Skate style shoes generally have a softer sole overall, which allows them to flex around the pedal and is primarily why they're not the most efficient choice for uphill riding. The rubber compounds tend to be a little more firm, which makes the soles quite durable, but as a result, don't tend to stick to pedal pins quite as well. They're not quite a pure skate shoe either, as the rubber is more firm than the gum rubber generally found on skate shoes. A bonus of these shoes is their street-friendly style. You can wear these for non-riding uses and not stick out like other types of shoes in that "I just got off my bike" sort of way.
These are the heavy hitters of the mountain bike shoe world. Downhill shoes aren't necessarily intended for extended pedaling and climbing due to their heavier weight and beefier, more protective construction. When the word "downhill" comes up, we have visions of rock gardens, big drops, even bigger air, huge features, high speeds, and fill-in-the-blank energy drink challenges. For some, downhill riding involves some cross country riding to access the good downhill, or even road-accessed shuttle riding.
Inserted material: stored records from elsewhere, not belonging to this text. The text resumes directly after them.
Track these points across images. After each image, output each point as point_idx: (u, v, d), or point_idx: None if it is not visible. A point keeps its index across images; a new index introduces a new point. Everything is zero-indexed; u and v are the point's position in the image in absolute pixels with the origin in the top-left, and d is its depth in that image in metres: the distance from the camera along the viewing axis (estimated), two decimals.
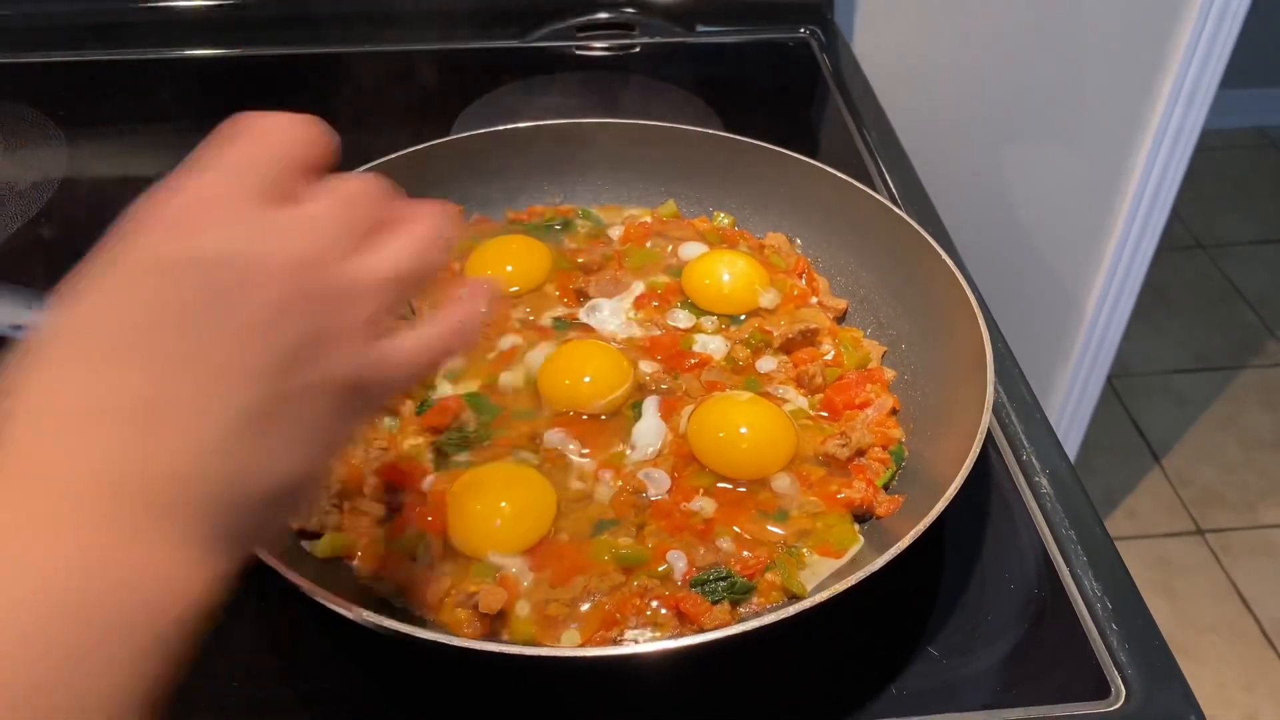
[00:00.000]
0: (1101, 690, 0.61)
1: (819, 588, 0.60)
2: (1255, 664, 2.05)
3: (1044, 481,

Downhill-oriented shoes tend to be heavier, with more durable materials made for extra abrasion resistance, foot protection, and shock absorption. With that durability, breathability takes a backseat and the shoes tend to keep the feet warmer than their cross country riding cousins. They'll handle use and abuse in stride and come back for more. These shoes aren't made for a lot of climbing, but some will hold their own just fine, only requiring a bit more effort and sweat.
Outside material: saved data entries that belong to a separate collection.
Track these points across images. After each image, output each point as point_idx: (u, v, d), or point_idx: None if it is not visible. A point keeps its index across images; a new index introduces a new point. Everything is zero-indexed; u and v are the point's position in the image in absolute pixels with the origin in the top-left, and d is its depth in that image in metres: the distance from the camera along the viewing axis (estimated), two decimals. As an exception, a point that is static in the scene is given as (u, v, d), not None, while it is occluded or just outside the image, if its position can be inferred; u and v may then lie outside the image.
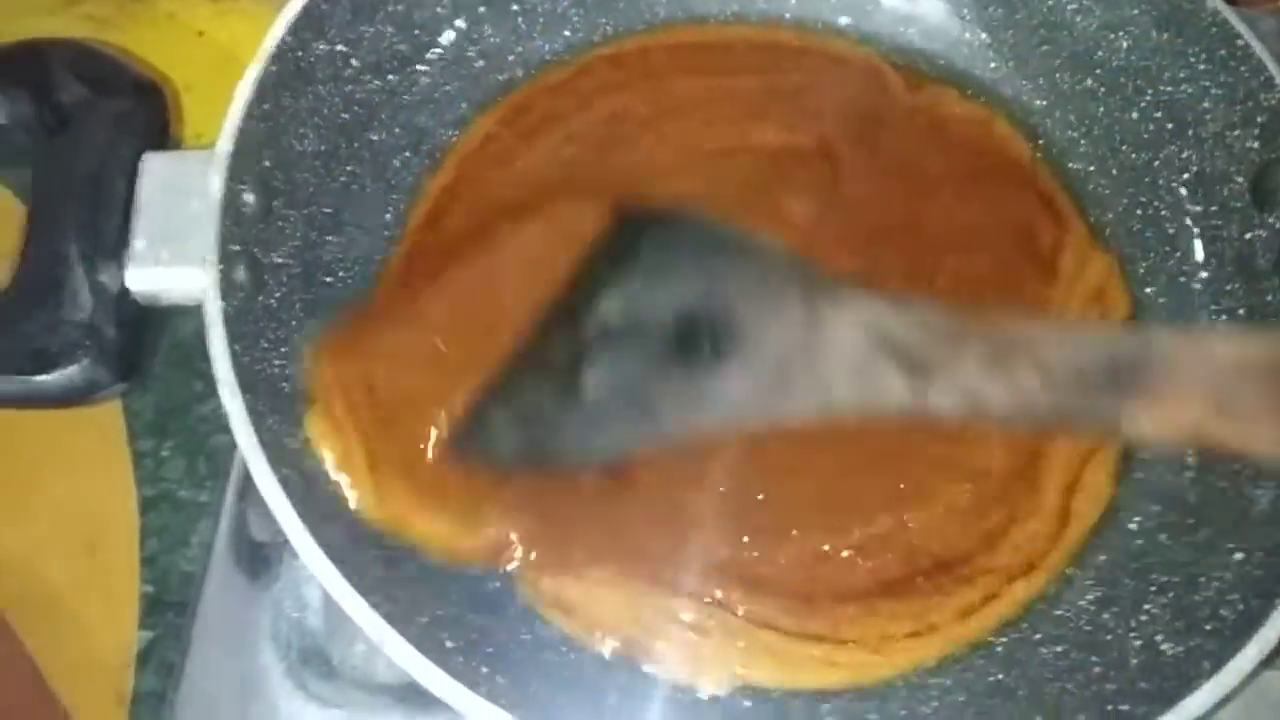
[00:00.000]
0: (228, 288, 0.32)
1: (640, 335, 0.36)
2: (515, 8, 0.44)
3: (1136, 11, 0.42)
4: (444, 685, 0.28)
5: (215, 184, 0.33)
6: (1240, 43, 0.39)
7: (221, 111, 0.35)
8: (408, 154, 0.42)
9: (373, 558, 0.32)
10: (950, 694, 0.35)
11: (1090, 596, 0.36)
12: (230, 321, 0.31)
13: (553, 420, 0.36)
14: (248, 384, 0.31)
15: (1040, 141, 0.44)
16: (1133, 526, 0.37)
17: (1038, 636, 0.36)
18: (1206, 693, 0.29)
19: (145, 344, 0.33)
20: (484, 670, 0.31)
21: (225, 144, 0.34)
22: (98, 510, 0.44)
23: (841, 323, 0.34)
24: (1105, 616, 0.35)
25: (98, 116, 0.34)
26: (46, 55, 0.35)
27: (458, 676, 0.28)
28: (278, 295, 0.35)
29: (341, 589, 0.28)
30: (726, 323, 0.35)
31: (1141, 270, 0.42)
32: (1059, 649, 0.35)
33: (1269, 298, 0.38)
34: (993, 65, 0.46)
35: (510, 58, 0.45)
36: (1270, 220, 0.38)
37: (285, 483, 0.30)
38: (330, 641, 0.37)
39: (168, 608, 0.42)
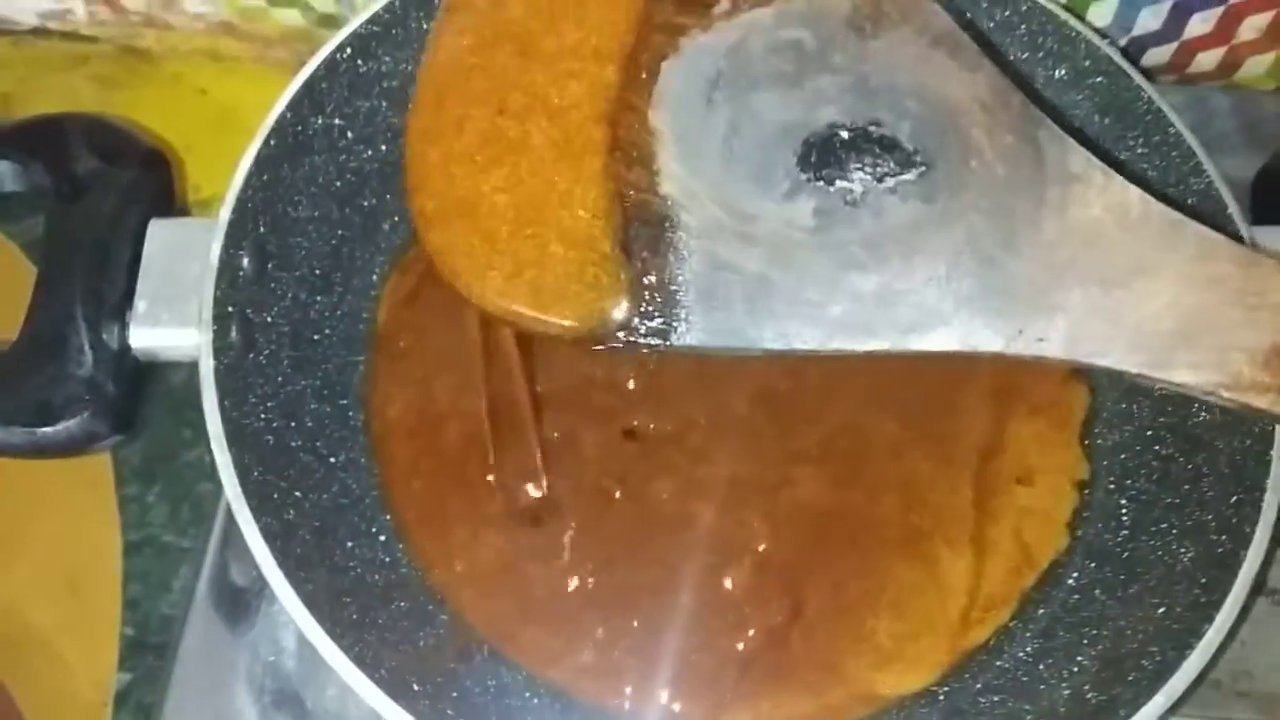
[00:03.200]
0: (221, 347, 0.34)
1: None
2: (501, 82, 0.47)
3: (1080, 97, 0.44)
4: (410, 726, 0.30)
5: (214, 251, 0.35)
6: (1173, 130, 0.41)
7: (222, 168, 0.37)
8: (396, 218, 0.45)
9: (347, 604, 0.34)
10: (894, 742, 0.37)
11: (1029, 648, 0.38)
12: (221, 378, 0.34)
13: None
14: (235, 437, 0.33)
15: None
16: (1071, 582, 0.39)
17: (978, 686, 0.38)
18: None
19: (141, 398, 0.36)
20: (448, 713, 0.33)
21: (226, 213, 0.36)
22: (82, 553, 0.46)
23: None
24: (1041, 667, 0.37)
25: (109, 185, 0.37)
26: (64, 128, 0.38)
27: (422, 718, 0.30)
28: (267, 353, 0.38)
29: (317, 634, 0.30)
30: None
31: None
32: (996, 698, 0.37)
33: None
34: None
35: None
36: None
37: (267, 531, 0.32)
38: (304, 685, 0.39)
39: (148, 650, 0.43)
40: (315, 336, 0.41)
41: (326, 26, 0.54)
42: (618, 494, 0.39)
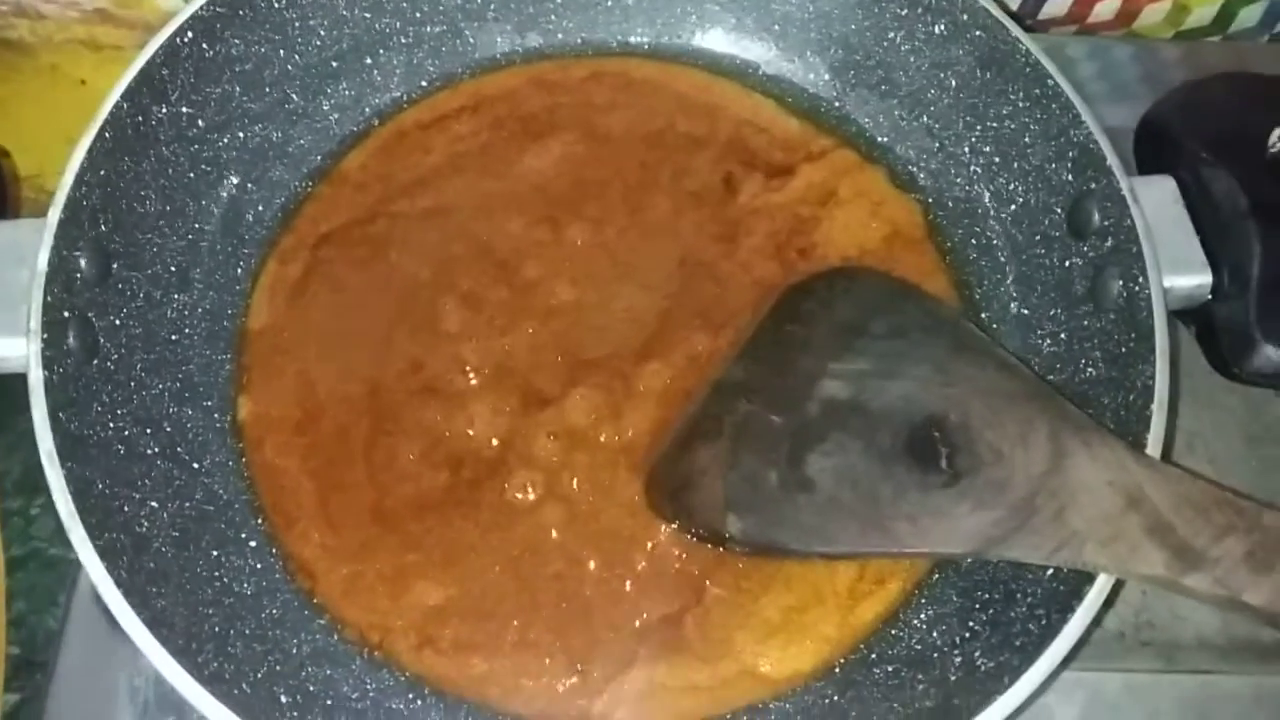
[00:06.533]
0: (54, 356, 0.32)
1: (869, 424, 0.35)
2: (368, 60, 0.45)
3: (961, 52, 0.44)
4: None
5: (42, 255, 0.33)
6: (1051, 82, 0.41)
7: None
8: (260, 208, 0.43)
9: (208, 616, 0.33)
10: (789, 718, 0.36)
11: (923, 615, 0.38)
12: (55, 389, 0.32)
13: (774, 496, 0.36)
14: (72, 451, 0.31)
15: (886, 174, 0.46)
16: (964, 548, 0.39)
17: (873, 656, 0.37)
18: (999, 706, 0.31)
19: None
20: (319, 722, 0.32)
21: (55, 213, 0.34)
22: None
23: (1091, 475, 0.33)
24: (934, 635, 0.37)
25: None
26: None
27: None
28: (115, 357, 0.36)
29: (160, 656, 0.29)
30: (965, 438, 0.34)
31: (977, 296, 0.44)
32: (890, 668, 0.37)
33: (1084, 322, 0.40)
34: (838, 104, 0.47)
35: (365, 109, 0.46)
36: (1084, 248, 0.40)
37: (109, 548, 0.30)
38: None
39: (35, 669, 0.41)
40: (173, 337, 0.39)
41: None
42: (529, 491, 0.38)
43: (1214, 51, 0.56)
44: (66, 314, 0.34)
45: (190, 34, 0.38)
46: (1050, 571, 0.35)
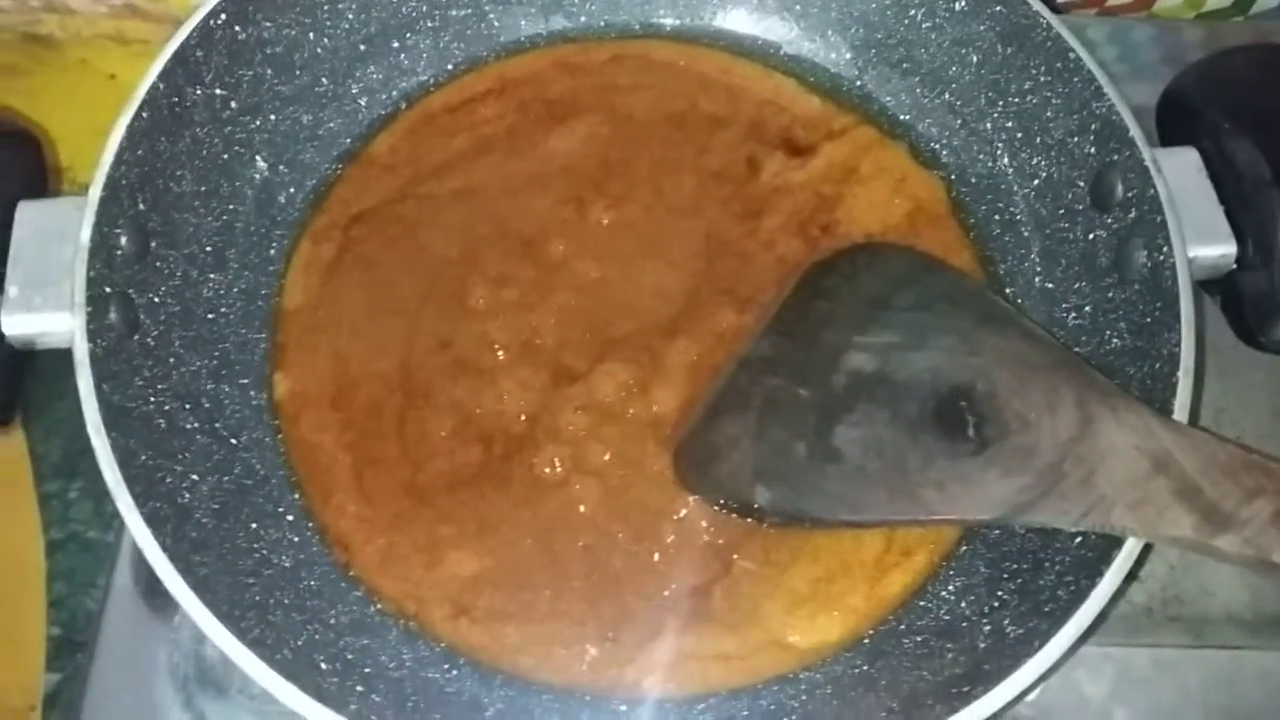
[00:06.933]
0: (97, 330, 0.33)
1: (895, 394, 0.36)
2: (395, 44, 0.46)
3: (983, 28, 0.44)
4: (308, 706, 0.29)
5: (85, 231, 0.34)
6: (1073, 55, 0.41)
7: None
8: (291, 190, 0.43)
9: (249, 585, 0.34)
10: (818, 687, 0.36)
11: (951, 586, 0.38)
12: (99, 362, 0.32)
13: (802, 466, 0.36)
14: (116, 422, 0.32)
15: (909, 150, 0.46)
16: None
17: (902, 627, 0.38)
18: (1029, 669, 0.31)
19: (21, 386, 0.34)
20: (358, 689, 0.32)
21: (96, 191, 0.35)
22: (3, 555, 0.44)
23: (1118, 439, 0.33)
24: (963, 605, 0.37)
25: (-31, 170, 0.36)
26: (-80, 113, 0.36)
27: (325, 698, 0.30)
28: (155, 334, 0.36)
29: (203, 616, 0.30)
30: (992, 406, 0.35)
31: (1002, 271, 0.44)
32: (919, 638, 0.37)
33: (1109, 294, 0.40)
34: (859, 82, 0.48)
35: (393, 93, 0.46)
36: (1108, 220, 0.40)
37: (154, 516, 0.31)
38: (227, 670, 0.38)
39: (76, 649, 0.42)
40: (210, 315, 0.39)
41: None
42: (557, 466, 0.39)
43: (1236, 32, 0.56)
44: (108, 289, 0.34)
45: (223, 16, 0.39)
46: (1078, 540, 0.35)
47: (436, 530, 0.38)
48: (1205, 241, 0.38)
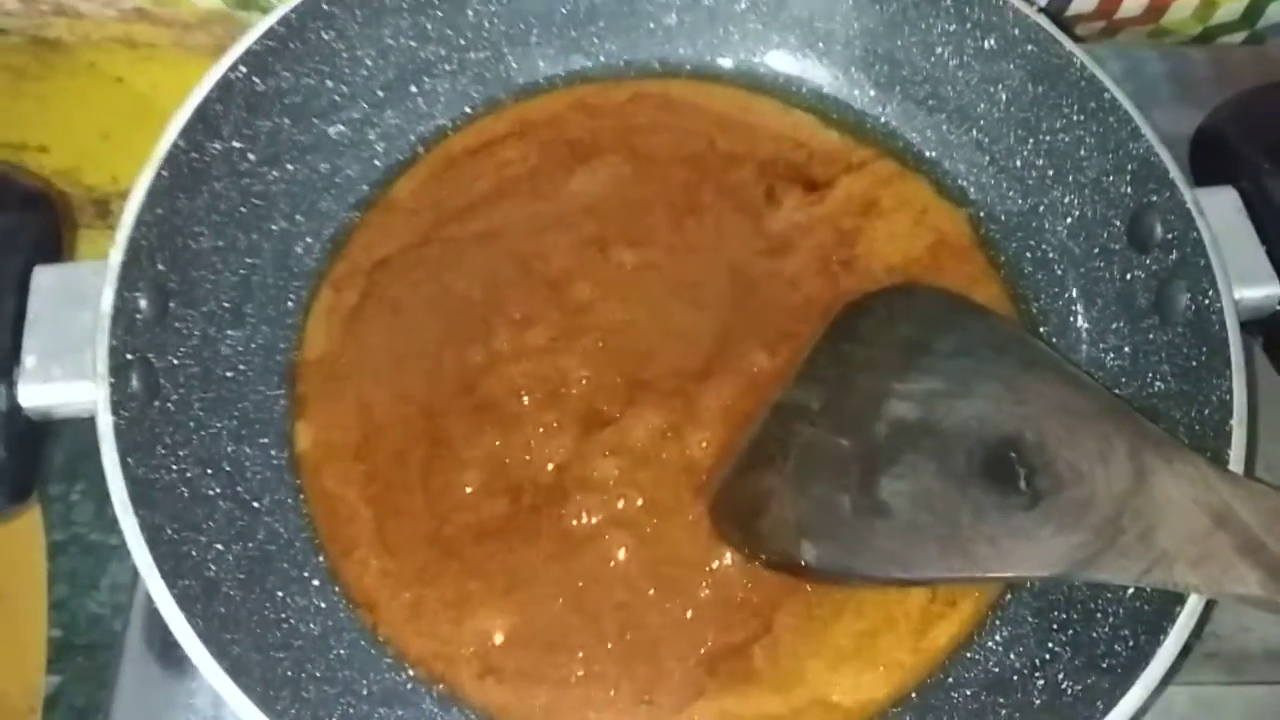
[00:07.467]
0: (121, 399, 0.32)
1: (941, 445, 0.35)
2: (413, 89, 0.45)
3: (1012, 66, 0.43)
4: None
5: (107, 297, 0.33)
6: (1107, 95, 0.40)
7: (141, 158, 0.35)
8: (308, 239, 0.42)
9: (279, 660, 0.32)
10: (867, 747, 0.36)
11: (998, 636, 0.37)
12: (123, 433, 0.31)
13: (849, 522, 0.35)
14: (142, 497, 0.31)
15: (931, 184, 0.46)
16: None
17: (950, 680, 0.37)
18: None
19: (40, 460, 0.33)
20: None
21: (116, 255, 0.34)
22: (4, 557, 0.44)
23: (1176, 492, 0.32)
24: (1012, 657, 0.36)
25: (-17, 233, 0.34)
26: (-70, 172, 0.35)
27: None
28: (175, 398, 0.35)
29: (240, 702, 0.28)
30: (1042, 458, 0.34)
31: (1035, 310, 0.44)
32: (969, 692, 0.36)
33: (1150, 336, 0.40)
34: (882, 119, 0.47)
35: (411, 138, 0.45)
36: (1147, 261, 0.40)
37: (184, 596, 0.30)
38: None
39: (77, 651, 0.42)
40: (228, 374, 0.38)
41: (245, 9, 0.51)
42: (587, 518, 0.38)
43: (1244, 63, 0.55)
44: (129, 356, 0.33)
45: (243, 68, 0.38)
46: (1131, 590, 0.35)
47: (464, 585, 0.37)
48: (1249, 283, 0.38)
The rubber compound used on the outsole of a flat pedal mountain bike shoe is one of the primary factors that influences its grip. Softer rubber compounds tend to be "stickier" and grippier than firmer rubber compounds. Soft rubber allows the pedal pins to penetrate and grab a hold of the sole. One drawback to soft rubber soles is that they tend to wear out faster than firmer compounds, a durability tradeoff for its grip performance. Those who seek the most connected feel will likely want to find a shoe with a softer sole, while those who value foot mobility may enjoy a somewhat firmer rubber compound.
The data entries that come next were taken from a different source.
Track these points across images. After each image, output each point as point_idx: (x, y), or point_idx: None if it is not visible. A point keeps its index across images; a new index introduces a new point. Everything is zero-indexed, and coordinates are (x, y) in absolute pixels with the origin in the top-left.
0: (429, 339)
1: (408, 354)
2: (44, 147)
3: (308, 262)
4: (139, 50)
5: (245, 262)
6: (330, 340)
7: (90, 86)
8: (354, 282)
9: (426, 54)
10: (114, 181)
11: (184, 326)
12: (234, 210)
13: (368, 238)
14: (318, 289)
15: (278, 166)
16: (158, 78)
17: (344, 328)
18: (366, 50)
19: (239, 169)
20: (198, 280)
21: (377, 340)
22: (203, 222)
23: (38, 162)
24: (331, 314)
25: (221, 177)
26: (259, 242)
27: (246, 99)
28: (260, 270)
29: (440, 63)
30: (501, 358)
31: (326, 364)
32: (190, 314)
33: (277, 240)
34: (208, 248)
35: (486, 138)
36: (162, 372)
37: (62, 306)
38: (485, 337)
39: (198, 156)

Five Ten's Stealth rubber soles have set the bar for flat pedal shoe grip for many years. More recently, some shoe brands have created their own proprietary rubber compounds or partnered with tire manufacturers like Michelin and Goodyear to try and crack the grip code. Ride Concepts has partnered with a company called Rubber Kinetics to create the DST rubber compounds for their shoes, and they have done an excellent job challenging Five Ten's dominance. Likewise, Specialized's new SlipNot ST rubber compound is among the grippiest we've tested, rivaling the grip of Stealth.
What About Pedals?
The pedals you use can also play a role in the performance of your shoes. There are lots of flat pedal options on the market, so do a little research and find the pair that best suits your needs. Some pedals are better for trail riding, while others are intended for shredding DH and burly free ride lines. Getting the right size (yes they come in different sizes) can make a difference in comfort and control. Riders with larger feet can often benefit from having a larger platform underfoot, while those with smaller feet will likely prefer a smaller platform. The layout and sharpness of the pedal pins can also significantly affect the grip. An old worn-out pedal with dull pins won't grip as effectively as new, sharp pins. The pins on many pedals can also be replaced, improving performance without having to replace the whole pedal.
There are lots of flat pedal shoes on the market, and finding the right pair can be a challenge. We hope the information presented here helps to make the decision a little easier. The most important thing to do is find a pair that fits and that works for the type of riding you do. Good Luck!